Doctors repurposing medical devices and apps for COVID-19

mask app

Health care workers around the world have risen to the challenges of the COVID-19 pandemic with creative solutions, from 3-D-printing face shields, ventilator parts and nasopharyngeal swabs, to repurposing home breathing machines as makeshift ventilators. Physicians and researchers in Canada are adapting health technologies to triage and monitor patients with COVID-19, too.

When the pandemic hit, Dr. Anthony Tang of the Cardiac Arrhythmia Network of Canada was working on an e-health platform for patients with arrhythmias, including those with implantable cardiac devices. Patients with these devices require regular follow-up, and the platform, called VIRTUES, allows them to monitor how their device is functioning and other health information.

With the pandemic delaying a randomized controlled trial of the platform, Tang says he couldn’t “waste time doing nothing.” So, he and his colleagues adapted the technology to monitor patients with COVID-19 who are isolating at home.

Patients can use an app to log their symptoms, including oxygen saturation and pulse rate, and communicate with their care team to avoid unnecessary visits to emergency departments and clinics. Meanwhile, clinicians can review trends in their patients’ recoveries to help identify those that may require hospitalization.

London Health Sciences Centre in Ontario launched a pilot of the platform in September last year, and since then, more than 300 patients in London, Ottawa, Kitchener and Waterloo have used the tool. While an evaluation of the platform is ongoing, Tang says it appears to be working well. “There have been several patients who have avoided hospitalization with the aid of this monitoring and, alternatively, patients have been brought into hospital who needed more care.”

Another team in Manitoba is developing a tool to triage patients with COVID-19 based on the sound of their breathing.

Zahra Moussavi, director of biomedical engineering at the University of Manitoba, studies acoustic technologies that have been used for years to diagnose a wide range of conditions, from asthma to infectious diseases. When COVID-19 emerged, Moussavi thought the same technologies could help triage suspected cases quickly.

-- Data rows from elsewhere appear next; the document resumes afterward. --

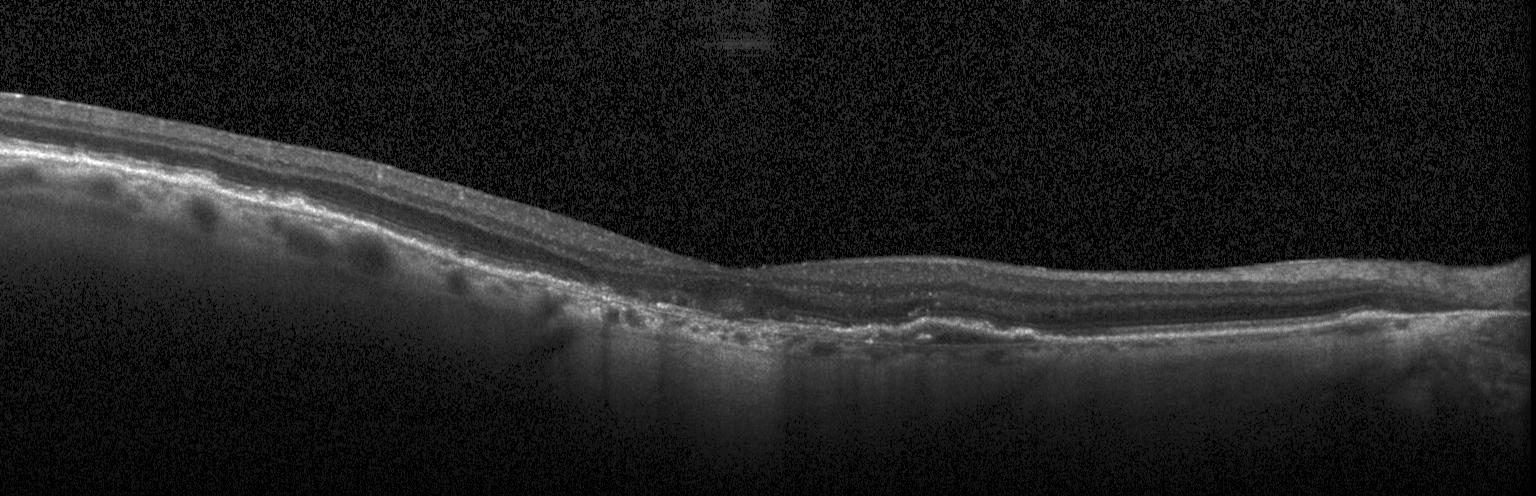

Heidelberg Spectralis OCT system; OCT line scan. Macular OCT: a choroidal neovascular membrane.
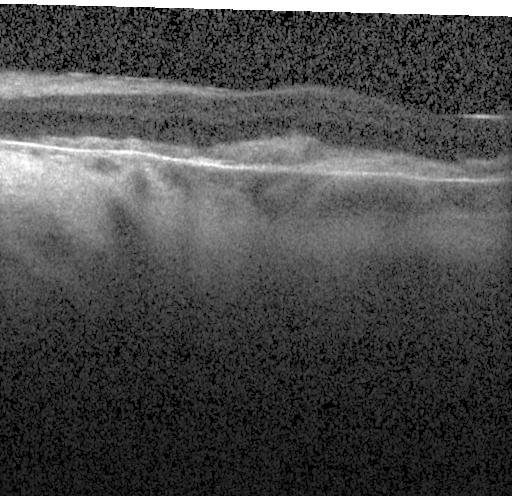
The scan shows choroidal neovascularization.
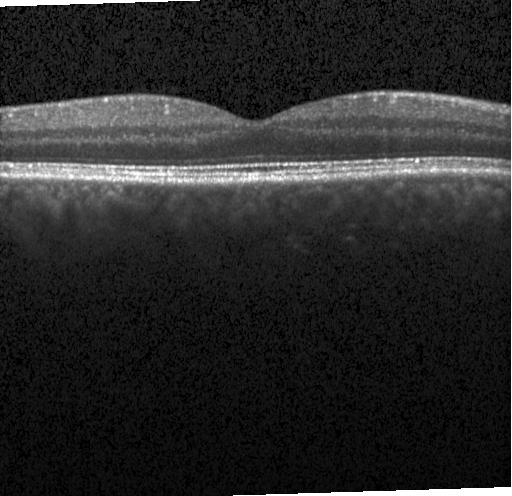
OCT B-scan. Acquired on a Heidelberg Spectralis. Horizontal scan through the fovea. Spectral-domain OCT — No evidence of choroidal neovascularization, diabetic macular edema, or drusen.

Her team is working on a “respiratory system triage” app that records and analyzes a person’s breathing to identify potential cases of COVID-19. Users also fill out a baseline questionnaire to account for other conditions that affect breathing sounds like COPD, asthma, and heart failure.

According to Moussavi, “the goal is to develop a quick monitoring app so that within 30 seconds it can tell if a person is safe to enter a workspace.” While Moussavi doesn’t expect the app to replace other COVID-19 tests, it could offer a more reliable alternative to temperature checks—a widely used screening tool that some have criticized as ineffective pandemic theater. However, the app will need to achieve an accuracy rate of at least 70% to meet the bar for “good triage,” she says.

Similar work is underway in the United States. Scientists at the Massachusetts Institute of Health in Boston recently found that an artificial intelligence model could accurately diagnose COVID-19 based on a person’s cough with a sensitivity of 98.5% and a specificity of 94.2%. In asymptomatic people who were asked to force a cough, the program diagnosed COVID-19 with 100% sensitivity and 83.2% specificity. According to the researchers, the technology could be used for “daily screening of students, workers, and the public as schools, jobs, and transport reopen, or for pool testing to quickly alert of outbreaks in groups.”

However, as the second wave of the pandemic ebbs, Moussavi says recruiting enough people in Canada to train such a tool will be difficult and securing ethics approval delayed the start of her project.

Moussavi is also working with Azadeh Yadollahi of the University Health Network in Toronto on an app for monitoring patients with COVID-19. They hope to use computerized analysis of respiratory sounds to establish objective criteria for assessment. The app they’re working on uses recordings of a patient’s breathing together with other measures, such as blood pressure and oxygen saturation readings, to track recovery from COVID-19.